The two biggest levers are at the top: local embeddings make the highest-volume operation free, and the heuristic gate ensures the LLM is rarely invoked at all.

3. The heuristic gate (primary lever)

Before any model runs, a cheap local check estimates "is there a durable, novel fact here?" Signals:

  • Cues: "remember", "always/never", "I prefer", "we decided", "the convention is".
  • Structure: presence of entities, decisions, imperatives; slice length/type.
  • Novelty: embedding distance to the nearest existing memory — if it's basically a duplicate, there's nothing to learn.

If the gate isn't confident there's a fact (< HELIX_HEURISTIC_CONFIDENCE_CUTOFF), the slice is dropped with zero model calls. Most conversation turns don't contain durable new facts, so most are dropped here — which is what keeps default cost at ~$0 even with an LLM enabled.

4. Free-tier-first LLM router

Policy (LiteLLM under the hood, ADR-007):

  1. If HELIX_LLM_PROVIDER=none or no key → deterministic extractor (always $0).
  2. Else prefer Gemini 2.0 Flash (free tier) for extraction/consolidation.
  3. On rate-limit/unavailable, or if the user prefers it → gpt-4o-mini.
  4. On any failure → fall back to deterministic (degrade quality, never lose data or block).
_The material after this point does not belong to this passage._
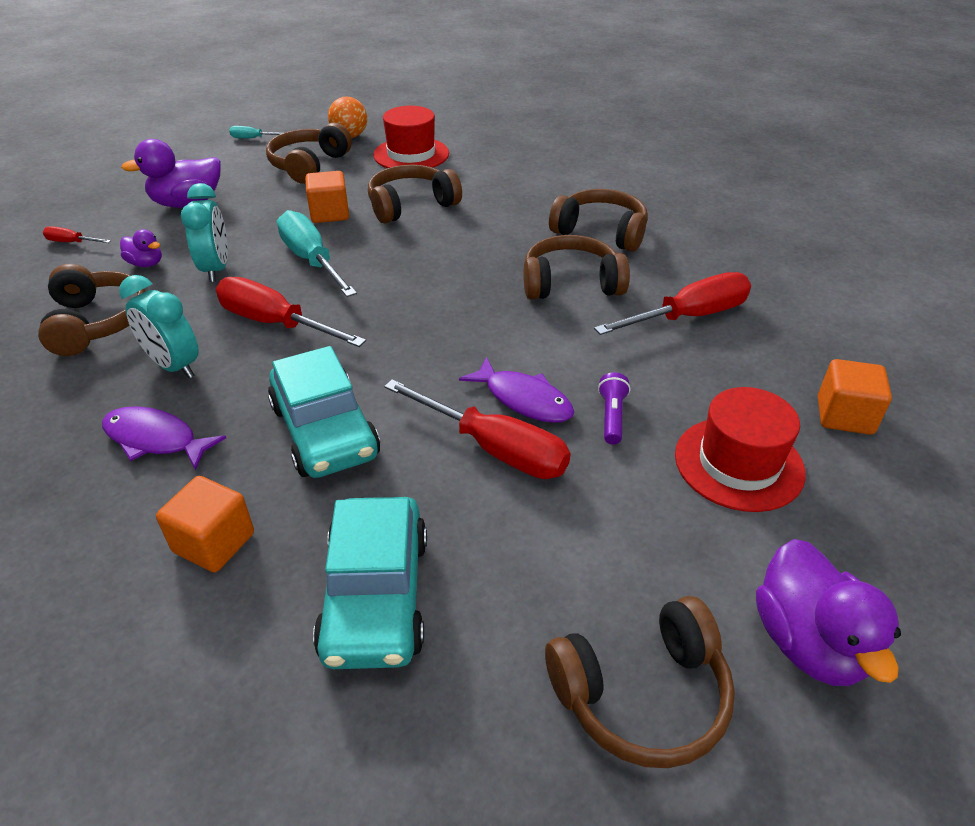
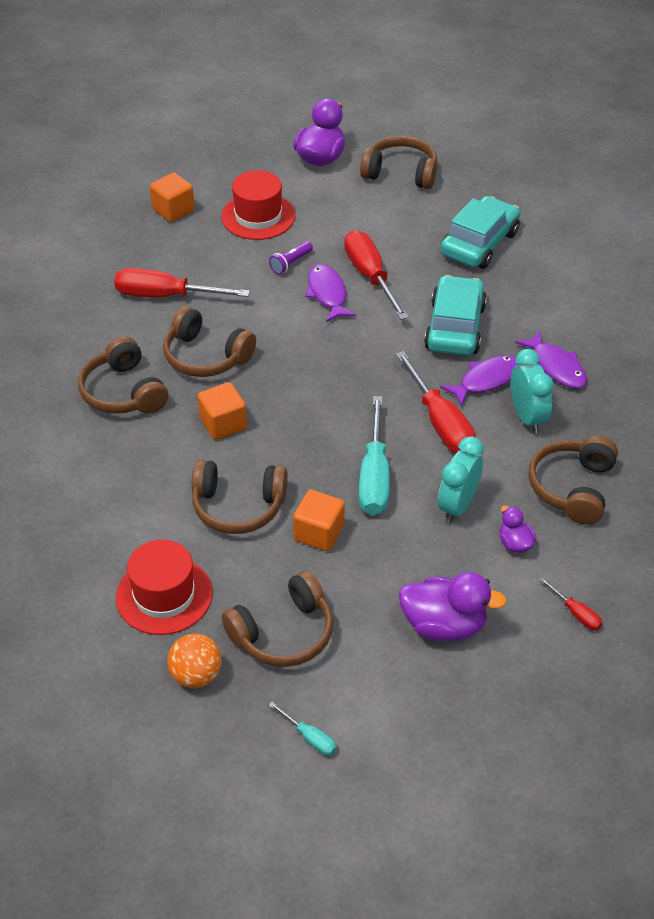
camera: 145 degrees left, 5 degrees up
orange cube [156,476,254,572] -> orange cube moved to [198,382,247,440]
none -> purple fish [440,355,519,406]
Every call is cached (hash of prompt + inputs), batched where possible, and emitted as structured JSON to minimize tokens.

5. Guardrails

  • HELIX_MONTHLY_TOKEN_BUDGET — hard ceiling on paid tokens; 0 disables paid calls entirely (free tier + local only). When the ceiling is hit, the router transparently degrades to the deterministic path.
  • Cost telemetry (local): the dashboard shows calls, tokens, estimated spend, and gate-drop rate, so a user can see they're at $0.
  • No surprise upgrades: raising default cost requires an ADR (CLAUDE.md rule 3).

6. Quality ladder (you choose where to sit)

Tier Setup Cost Extraction quality
Floor nothing (default) $0, offline good — heuristics + rules + embeddings
Local LLM install Ollama $0, offline better — local model extraction
Free cloud Gemini free key ~$0 great — frontier-ish quality
Paid fallback OpenAI key tiny great — only when free tier is exhausted

The product is genuinely useful at the floor; keys only raise quality. Free should feel first-class, not like a teaser (PRD §8).

7. What we deliberately avoid

  • Cloud embeddings by default (the silent budget-killer).
  • An LLM call per message.
  • Storing/Re-embedding things that didn't change (decay + content hashing avoid churn).
  • Premium models for routine extraction.

8. Validation

Cost integrity is a tracked metric (PRD §9): ≥ 90% of active users on the $0 path. CI includes the no-key/offline configuration as a first-class test target so the free path can never silently regress.